Heinrich Ignaz Franz Biber's Mystery Sonatas, composed around 1674, are unique in the history of music. They form a kind of circle, featuring 15 different violin tunings (referred to as scordatura) before a final passacaglia returns to the normal tuning. The work is rife with symbolic aspects (two of the violin's strings must be crossed for the Crucifixion sonatas, No. 10, for example), and these, together with a lack of solid documentary evidence as to how the sonatas should be performed (it is not even clear whether they are for violin solo or for violin and continuo), has called forth a huge volume of speculation about the set. The speculation reaches new heights in the booklet for this disc, which accompanies the violins -- three different Baroque instruments are used, accompanied by a continuo consisting of keyboard plus a plucked stringed instrument, with several of each on hand. The number of violins is relevant. Other players have used as few as one, but violinist
Rüdiger Lotter claims, based on the amount of time it takes to retune the instruments in a performance setting, that three is the optimal number -- and three is, of course, a handy number when one is dealing with Christian themes. This trinity of violins becomes part of a remarkable numerological edifice. There is no way to do justice to it here, but suffice it to point out that the number 2772 (which "signifies the 72 books of the Holy Scripture, of which 27 form the New Testament") is identified as both the number of measures in the whole work and the product of certain intervals that may be abstracted from the scordatura tunings themselves. This is just the beginning, however.

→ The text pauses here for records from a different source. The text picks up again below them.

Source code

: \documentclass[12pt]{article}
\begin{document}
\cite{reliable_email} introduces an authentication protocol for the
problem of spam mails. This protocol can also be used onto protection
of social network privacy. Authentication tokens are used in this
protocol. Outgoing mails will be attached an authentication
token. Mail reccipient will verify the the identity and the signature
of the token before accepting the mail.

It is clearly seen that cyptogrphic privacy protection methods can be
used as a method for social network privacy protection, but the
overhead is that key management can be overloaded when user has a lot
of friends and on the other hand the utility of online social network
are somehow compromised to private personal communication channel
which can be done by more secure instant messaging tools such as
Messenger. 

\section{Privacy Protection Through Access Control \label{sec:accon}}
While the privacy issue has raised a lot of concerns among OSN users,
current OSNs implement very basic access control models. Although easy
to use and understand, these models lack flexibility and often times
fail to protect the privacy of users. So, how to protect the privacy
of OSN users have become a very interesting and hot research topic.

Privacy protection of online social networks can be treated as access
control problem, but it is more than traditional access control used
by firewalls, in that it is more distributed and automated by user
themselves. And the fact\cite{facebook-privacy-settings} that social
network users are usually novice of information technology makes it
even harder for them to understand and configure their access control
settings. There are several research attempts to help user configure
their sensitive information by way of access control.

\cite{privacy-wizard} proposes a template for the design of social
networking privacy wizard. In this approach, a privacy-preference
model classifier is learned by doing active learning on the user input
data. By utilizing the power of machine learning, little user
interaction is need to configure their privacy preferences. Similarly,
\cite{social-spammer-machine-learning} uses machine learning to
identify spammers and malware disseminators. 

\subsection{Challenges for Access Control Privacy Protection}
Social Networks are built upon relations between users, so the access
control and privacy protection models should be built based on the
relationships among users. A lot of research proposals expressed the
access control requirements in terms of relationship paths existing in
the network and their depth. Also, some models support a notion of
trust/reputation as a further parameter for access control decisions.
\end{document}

Lotter delves into Biber's rather mysterious written preface for the work, ultimately linking it to astronomer Johannes Kepler's treatise The Harmony of the World, published in 1619. No summary can do justice to this intellectual edifice, which is, of course, inaudible in the music itself -- and which is no more or less persuasive than other interpretations that have been proposed. Certainly numerology was part of the Baroque mind, and one that seems to lurk as well in Bach's virtuoso violin works -- those who have hunted for symbolic proportions in Bach should absolutely investigate this recording. Yet the whole thing may bring to mind the gleeful tendencies of fundamentalist Christians to seize on numerological signs of the end of the world -- and the parodies of that tendency that have periodically surfaced. Bottom line: the performances are more than competent (the continuo alternation between a harpsichord and a small organ is especially effective), and as for the rest, it will appeal to mathematical minds above all.